*INSTRUCTIONS TO FOLLOW*: Convert every line of the entries below into a JSON list of strings, one string per line, and leave out the blank lines.

*INFORMATION PROVIDED*:
-.-.-
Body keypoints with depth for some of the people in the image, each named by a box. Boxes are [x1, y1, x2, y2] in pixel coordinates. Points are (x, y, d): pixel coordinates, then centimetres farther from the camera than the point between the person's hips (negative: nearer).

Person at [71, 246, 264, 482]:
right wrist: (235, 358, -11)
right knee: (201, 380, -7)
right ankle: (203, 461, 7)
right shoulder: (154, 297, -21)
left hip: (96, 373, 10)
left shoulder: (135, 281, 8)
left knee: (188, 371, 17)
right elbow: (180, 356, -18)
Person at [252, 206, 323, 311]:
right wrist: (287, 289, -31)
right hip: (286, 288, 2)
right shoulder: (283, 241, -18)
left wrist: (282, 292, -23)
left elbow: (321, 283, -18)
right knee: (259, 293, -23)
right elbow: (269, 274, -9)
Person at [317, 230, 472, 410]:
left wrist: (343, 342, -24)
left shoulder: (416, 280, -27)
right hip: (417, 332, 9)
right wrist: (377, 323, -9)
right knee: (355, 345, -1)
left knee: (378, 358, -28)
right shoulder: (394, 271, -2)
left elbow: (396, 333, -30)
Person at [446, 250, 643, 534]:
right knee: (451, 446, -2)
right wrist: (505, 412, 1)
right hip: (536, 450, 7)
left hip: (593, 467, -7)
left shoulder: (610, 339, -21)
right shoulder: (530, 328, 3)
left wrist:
-.-.-
*RESULT OF THIS EXERCISE*:
[
  "Body keypoints with depth for some of the people in the image, each named by a box. Boxes are [x1, y1, x2, y2] in pixel coordinates. Points are (x, y, d): pixel coordinates, then centimetres farther from the camera than the point between the person's hips (negative: nearer).",
  "Person at [71, 246, 264, 482]:",
  "right wrist: (235, 358, -11)",
  "right knee: (201, 380, -7)",
  "right ankle: (203, 461, 7)",
  "right shoulder: (154, 297, -21)",
  "left hip: (96, 373, 10)",
  "left shoulder: (135, 281, 8)",
  "left knee: (188, 371, 17)",
  "right elbow: (180, 356, -18)",
  "Person at [252, 206, 323, 311]:",
  "right wrist: (287, 289, -31)",
  "right hip: (286, 288, 2)",
  "right shoulder: (283, 241, -18)",
  "left wrist: (282, 292, -23)",
  "left elbow: (321, 283, -18)",
  "right knee: (259, 293, -23)",
  "right elbow: (269, 274, -9)",
  "Person at [317, 230, 472, 410]:",
  "left wrist: (343, 342, -24)",
  "left shoulder: (416, 280, -27)",
  "right hip: (417, 332, 9)",
  "right wrist: (377, 323, -9)",
  "right knee: (355, 345, -1)",
  "left knee: (378, 358, -28)",
  "right shoulder: (394, 271, -2)",
  "left elbow: (396, 333, -30)",
  "Person at [446, 250, 643, 534]:",
  "right knee: (451, 446, -2)",
  "right wrist: (505, 412, 1)",
  "right hip: (536, 450, 7)",
  "left hip: (593, 467, -7)",
  "left shoulder: (610, 339, -21)",
  "right shoulder: (530, 328, 3)",
  "left wrist:"
]